1. But as regards the persecution which prevailed so fiercely in his reign, and the sufferings which Dionysius with others endured on account of piety toward the God of the universe, his own words shall show, which he wrote in answer to Germanus, 1 a contemporary bishop who was endeavoring to slander him. His statement is as follows:
2. "Truly I am in danger of falling into great folly and stupidity through being forced to relate the wonderful providence of God toward us. But since it is said 2 that it is good to keep close the secret of a king, but it is honorable to reveal the works of God,' 3 I will join issue with the violence of Germanus.
3. I went not alone to Æmilianus; 4 but my fellow-presbyter, Maximus, 5 and the deacons Faustus, 6 Eusebius, 7 and Chaeremon, 8 and a brother who was present from Rome, went with me.
4. But Æmilianus did not at first say to me: Hold no assemblies;' 9 for this was superfluous to him, and the last thing to one who was seeking to accomplish the first. For he was not concerned about our assembling, but that we ourselves should not be Christians. And he commanded me to give this up; supposing if I turned from it, the others also would follow me.

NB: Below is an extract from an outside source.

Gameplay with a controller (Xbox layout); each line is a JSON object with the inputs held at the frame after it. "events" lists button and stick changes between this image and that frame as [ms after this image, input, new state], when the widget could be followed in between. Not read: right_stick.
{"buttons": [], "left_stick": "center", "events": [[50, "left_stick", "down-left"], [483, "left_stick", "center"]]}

5. But I answered him, neither unsuitably nor in many words: We must obey God rather than men.' 10 And I testified openly that I worshiped the one only God, and no other; and that I would not turn from this nor would I ever cease to be a Christian. Thereupon he commanded us to go to a village near the desert, called Cephro. 11
6. But listen to the very words which were spoken on both sides, as they were recorded: "Dionysius, Faustus, Maximus, Marcellus, 12 and Chaeremon being arraigned, Æmilianus the prefect said:
7. I have reasoned verbally with you concerning the clemency which our rulers have shown to you; for they have given you the opportunity to save yourselves, if you will turn to that which is according to nature, and worship the gods that preserve their empire, and forget those that are contrary to nature. 13 What then do you say to this? For I do not think that you will be ungrateful for their kindness, since they would turn you to a better course.'
8. Dionysius replied: Not all people worship all gods; but each one those whom he approves. We therefore reverence and worship the one God, the Maker of all; who hath given the empire to the divinely favored and august Valerian and Gallienus; and we pray to him continually for their empire that it may remain unshaken.'
9. Æmilianus, the prefect, said to them: But who forbids you to worship him, if he is a god, together with those who are gods by nature. For ye have been commanded to reverence the gods, and the gods whom all know.' Dionysius answered:
10. We worship no other.' Æmilianus, the prefect, said to them: I see that you are at once ungrateful, and insensible to the kindness of our sovereigns. Wherefore ye shall not remain in this city. But ye shall be sent into the regions of Libya, to a place called Cephro. For I have chosen this place at the command of our sovereigns, and it shall by no means be permitted you or any others, either to hold assemblies, or to enter into the so called cemeteries. 14
11. But if any one shall be seen without the place which I have commanded, or be found in any assembly, he will bring peril on himself. For suitable punishment shall not fail. Go, therefore where ye have been ordered.'
"And he hastened me away, though I was sick, not granting even a day's respite. What opportunity then did I have, either to hold assemblies, or not to hold them?" 15
12. Farther on he says: "But through the help of the Lord we did not give up the open assembly. But I called together the more diligently those who were in the city, as if I were with them; being, so to speak, 16 absent in body but present in spirit.' 17 But in Cephro a large church gathered with us of the brethren that followed us from the city, and those that joined us from Egypt; and there God opened unto us a door for the Word.' 18
13. At first we were persecuted and stoned; but afterwards not a few of the heathen forsook the idols and turned to God. For until this time they had not heard the Word, since it was then first sown by us.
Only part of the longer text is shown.